Content filtering is the feature by which Bazaar can do line-ending conversion or keyword expansion so that the files that appear in the working tree are not precisely the same as the files stored in the repository.

This document describes the implementation; see the user guide for how to use it.

We distinguish between the canonical form which is stored in the repository and the convenient form which is stored in the working tree. The convenient form will for example use OS-local newline conventions or have keywords expanded, and the canonical form will not. We use these names rather than eg "filtered" and "unfiltered" because filters are applied when both reading and writing so those names might cause confusion.

Content filtering is only active on working trees that support it, which is format 2a and later.

Content filtering is configured by rules that match file patterns.

Filters

Filters come in pairs: a read filter (reading convenient->canonical) and a write filter. There is no requirement that they be symmetric or that they be deterministic from the input, though in general both these properties will be true. Filters are allowed to change the size of the content, and things like line-ending conversion commonly will.

Filters are fed a sequence of byte chunks (so that they don't have to hold the whole file in memory).
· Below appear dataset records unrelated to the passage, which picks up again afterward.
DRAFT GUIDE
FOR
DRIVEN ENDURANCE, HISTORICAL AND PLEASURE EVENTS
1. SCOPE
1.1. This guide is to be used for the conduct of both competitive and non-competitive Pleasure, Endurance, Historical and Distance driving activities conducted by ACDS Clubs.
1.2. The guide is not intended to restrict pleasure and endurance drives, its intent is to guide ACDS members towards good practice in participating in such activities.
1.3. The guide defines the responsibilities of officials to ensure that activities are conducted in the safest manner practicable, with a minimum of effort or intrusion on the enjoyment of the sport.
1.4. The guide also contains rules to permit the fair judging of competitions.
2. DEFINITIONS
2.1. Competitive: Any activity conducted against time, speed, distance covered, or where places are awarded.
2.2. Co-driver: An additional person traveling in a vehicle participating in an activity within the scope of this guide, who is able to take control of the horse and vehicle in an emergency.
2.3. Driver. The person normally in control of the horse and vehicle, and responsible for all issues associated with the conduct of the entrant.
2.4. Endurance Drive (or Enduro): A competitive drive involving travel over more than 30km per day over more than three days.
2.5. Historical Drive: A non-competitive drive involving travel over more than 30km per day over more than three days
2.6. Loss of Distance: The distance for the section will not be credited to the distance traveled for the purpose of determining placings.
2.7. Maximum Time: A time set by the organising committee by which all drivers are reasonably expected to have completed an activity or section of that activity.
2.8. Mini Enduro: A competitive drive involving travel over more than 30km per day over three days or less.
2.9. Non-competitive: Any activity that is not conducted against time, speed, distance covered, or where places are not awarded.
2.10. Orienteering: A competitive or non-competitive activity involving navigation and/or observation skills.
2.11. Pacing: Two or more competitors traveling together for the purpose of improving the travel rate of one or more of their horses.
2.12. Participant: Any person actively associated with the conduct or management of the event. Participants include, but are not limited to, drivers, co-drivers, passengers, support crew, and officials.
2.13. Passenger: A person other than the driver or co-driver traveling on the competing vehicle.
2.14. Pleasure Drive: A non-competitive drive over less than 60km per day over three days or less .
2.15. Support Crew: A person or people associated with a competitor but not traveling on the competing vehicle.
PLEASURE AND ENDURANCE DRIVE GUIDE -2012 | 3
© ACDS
There is no guarantee that the chunks will be aligned with line endings. Write filters are passed a context object through which they can obtain some information about eg which file they're working on. (See bzrlib.filters docstring.)

These are at the moment strictly content filters: they can't make changes to the tree like changing the execute bit, file types, or adding/removing entries.

Conventions

bzrlib interfaces that aren't explicitly specified to deal with the convenient form should return the canonical form. Whenever we have the SHA1 hash of a file, it's the hash of the canonical form.

Dirstate interactions

The dirstate file should store, in the column for the working copy, the cached hash and size of the canonical form, and the packed stat fingerprint for which that cache is valid. This implies that the stored size will in general be different to the size in the packed stat. (However, it may not always do this correctly - see <https://bugs.edge.launchpad.net/bzr/+bug/418439>.)
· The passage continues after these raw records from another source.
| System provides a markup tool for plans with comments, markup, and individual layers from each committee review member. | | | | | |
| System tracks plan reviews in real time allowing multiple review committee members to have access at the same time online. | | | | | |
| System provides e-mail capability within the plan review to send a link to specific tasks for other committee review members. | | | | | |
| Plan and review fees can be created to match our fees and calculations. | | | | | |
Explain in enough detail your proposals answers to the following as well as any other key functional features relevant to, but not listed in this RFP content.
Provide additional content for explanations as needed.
The dirstate is given a SHA1Provider instance by its tree. This class can calculate the (canonical) hash and size given a filename. This provides a hook by which the working tree can make sure that when the dirstate needs to get the hash of the file, it takes the filters into account.

User interface

Most commands that deal with the text of files present the canonical form. Some have options to choose.

Performance considerations

Content filters can have serious performance implications. For example, getting the size of (the canonical form of) a file is easy and fast when there are no content filters: we simply stat it. However, when there are filters that might change the size of the file, determining the length of the canonical form requires reading in and filtering the whole file.

Formats from 1.14 onwards support content filtering, so having fast paths for the case where content filtering is not possible is not generally worthwhile. In fact, they're probably harmful by causing extra edges in test coverage and performance.

We need to have things be fast even when filters are in use and then possibly do a bit less work when there are no filters configured.

Future ideas and open issues

We might benefit from having filters declare some of their properties statically, for example that they're deterministic or can round-trip or won't change the length of the file. However, common cases like crlf conversion are not guaranteed to round-trip and may change the length, so perhaps adding separate cases will just complicate the code and tests. So overall this does not seem worthwhile.
In a future workingtree format, it might be better not to separately store the working-copy hash and size, but rather just a stat fingerprint at which point it was known to have the same canonical form as the basis tree.
It may be worthwhile to have a virtual Tree-like object that does filtering, so there's a clean separation of filtering from the on-disk state and the meaning of any object is clear. This would have some risk of bugs where either code holds the wrong object, or their state becomes inconsistent.

This would be useful in allowing you to get a filtered view of a historical tree, eg to export it or diff it. At the moment export needs to have its own code to do the filtering.

The convenient-form tree would talk to disk, and the convenient-form tree would sit on top of that and be used by most other bzr code.

If we do this, we'd need to handle the fact that the on-disk tree, which generally deals with all of the IO and generally works entirely in convenient form, would also need to be told the canonical hash to store in the dirstate. This can perhaps be handled by the SHA1Provider or a similar hook.
Content filtering at the moment is a bit specific to on-disk trees: for instance SHA1Provider goes directly to disk, but it seems like this is not necessary.